O analfabetismo no Brasil é também fortemente ligado à faixa etária. Pessoas com 60 anos ou mais representam 58% do total de analfabetos, somando 4,9 milhões. Nessa faixa etária, a taxa é de 13,8%. Quando analisada a população de 15 a 59 anos, o índice reduz para 2,6%, indicando um maior acesso à educação entre as gerações mais jovens.
“A diferença entre esses grupos da população reforça a importância de políticas de manutenção de crianças e jovens na escola, bem como aquelas específicas para alfabetização de adultos e idosos”, afirma o analista da pesquisa, William Kratochwill.
Pela primeira vez, em 2025, a taxa de analfabetismo entre mulheres idosas (13,7%) foi menor que a dos homens na mesma faixa etária (14,1%). Na média geral da população a partir de 15 anos, as mulheres também apresentam um indicador melhor (4,6%) em comparação aos homens (5,2%).

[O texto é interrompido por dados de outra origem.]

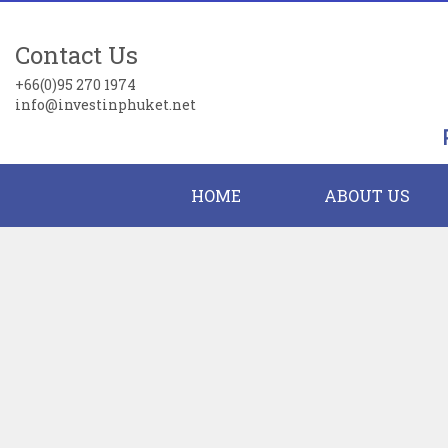
Contact Us
+66(0)95 270 1974
info@investinphuket.net
HOME
ABOUT US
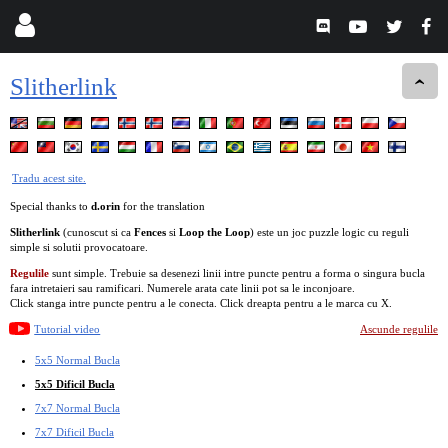
Slitherlink
Tradu acest site.
Special thanks to
d.orin
for the translation
Slitherlink
(cunoscut si ca
Fences
si
Loop the Loop
) este un joc puzzle logic cu reguli
simple si solutii provocatoare.
Regulile
sunt simple. Trebuie sa desenezi linii intre puncte pentru a forma o singura bucla
fara intretaieri sau ramificari. Numerele arata cate linii pot sa le inconjoare.
Click stanga intre puncte pentru a le conecta. Click dreapta pentru a le marca cu X.
Tutorial video
Ascunde regulile
5x5 Normal Bucla
5x5 Dificil Bucla
7x7 Normal Bucla
7x7 Dificil Bucla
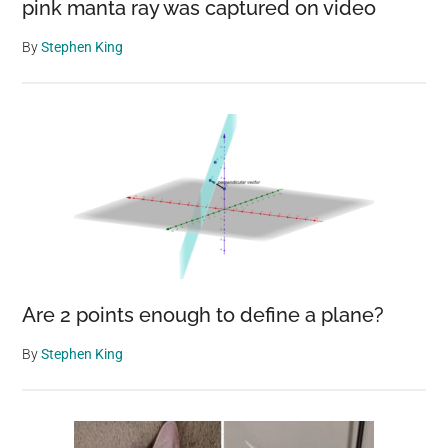
pink manta ray was captured on video
By
Stephen King
Are 2 points enough to define a plane?
By
Stephen King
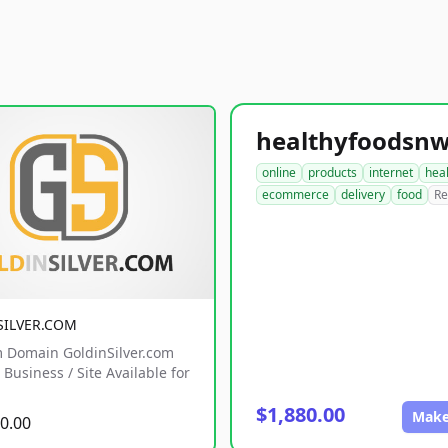
online
products
internet
hea
ecommerce
delivery
food
Re
SILVER.COM
 Domain GoldinSilver.com
Business / Site Available for
$1,880.00
Make
0.00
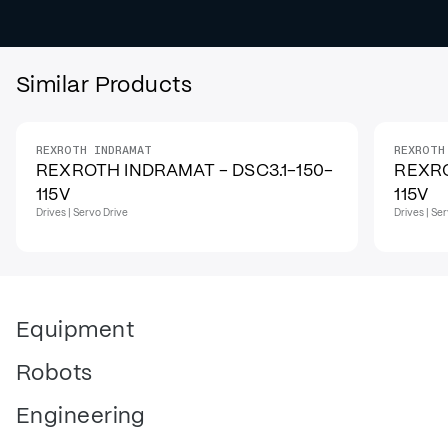
Similar Products
REXROTH INDRAMAT
REXROTH
REXROTH INDRAMAT - DSC3.1-150-
REXRO
115V
115V
Drives | Servo Drive
Drives | Se
Equipment
Robots
Engineering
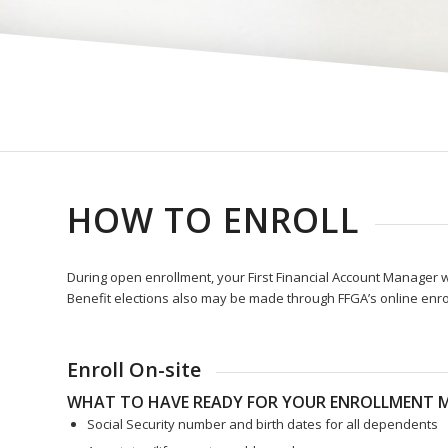
HOW TO ENROLL
During open enrollment, your First Financial Account Manager wi
Benefit elections also may be made through FFGA’s online enro
Enroll On-site
WHAT TO HAVE READY FOR YOUR ENROLLMENT M
Social Security number and birth dates for all dependents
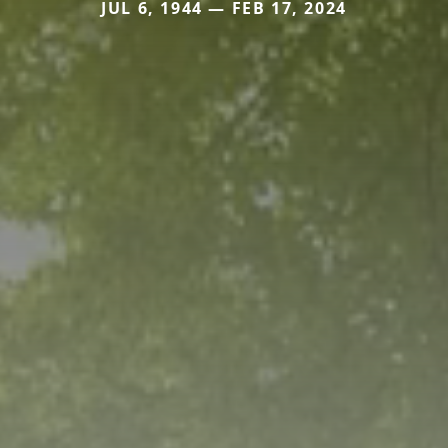
JUL 6, 1944 — FEB 17, 2024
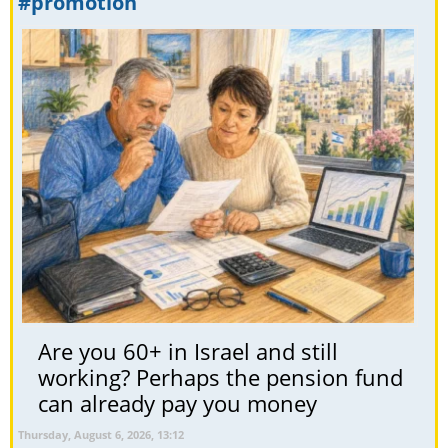
#promotion
Are you 60+ in Israel and still
working? Perhaps the pension fund
can already pay you money
Thursday, August 6, 2026, 13:12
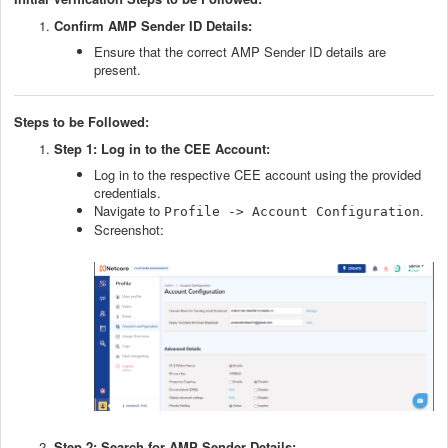
Confirm AMP Sender ID Details:
Ensure that the correct AMP Sender ID details are
present.
Steps to be Followed
:
Step 1: Log in to the CEE Account:
Log in to the respective CEE account using the provided
credentials.
Navigate to
.
Profile -> Account Configuration
Screenshot:
Step 2: Search for AMP Sender Details:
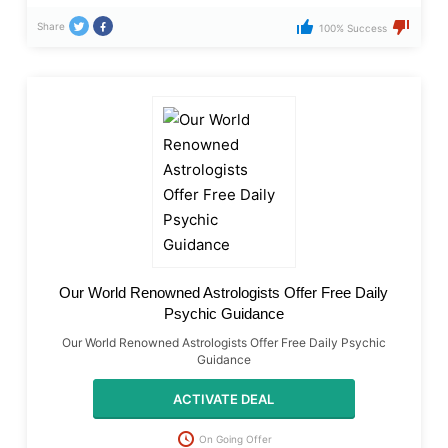
Share
100% Success
Our World Renowned Astrologists Offer Free Daily
Psychic Guidance
Our World Renowned Astrologists Offer Free Daily Psychic
Guidance
ACTIVATE DEAL
On Going Offer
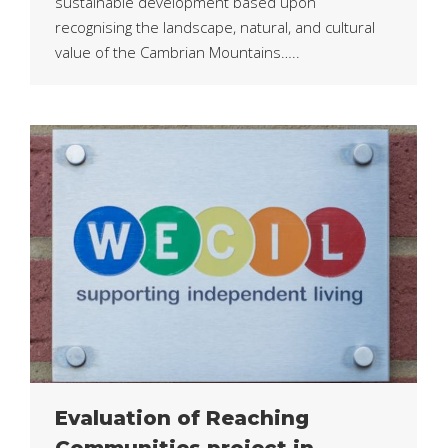
sustainable development based upon
recognising the landscape, natural, and cultural
value of the Cambrian Mountains…..
Evaluation of Reaching
Communities project in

A pesquisa ainda revela desigualdades raciais significativas. O analfabetismo entre pretos ou pardos com 60 anos ou mais é de 20,6%, quase três vezes superior ao de brancos (7,3%). No entanto, houve avanços no nível de instrução: pela primeira vez, mais da metade (51,3%) da população preta ou parda com 25 anos ou mais completou o ensino médio, comparado a 64,9% entre brancos.
A média de anos de estudo do brasileiro com 25 anos ou mais aumentou para 10,2 anos em 2025. No ensino superior, a diferença permanece evidente: 6,2% dos brancos entre 18 e 24 anos já concluíram a graduação, mais que o dobro dos 3,0% entre pretos ou pardos.
Entre os jovens de 14 a 29 anos, 7,7 milhões não completaram o ensino médio. O principal motivo para o abandono escolar é a necessidade de trabalhar, apontado por 43% dos entrevistados. O desinteresse pelos estudos é o segundo motivo (25,6%). Para as mulheres, fatores como gravidez (24,7%) e afazeres domésticos (8,6%) são obstáculos específicos à permanência no ensino.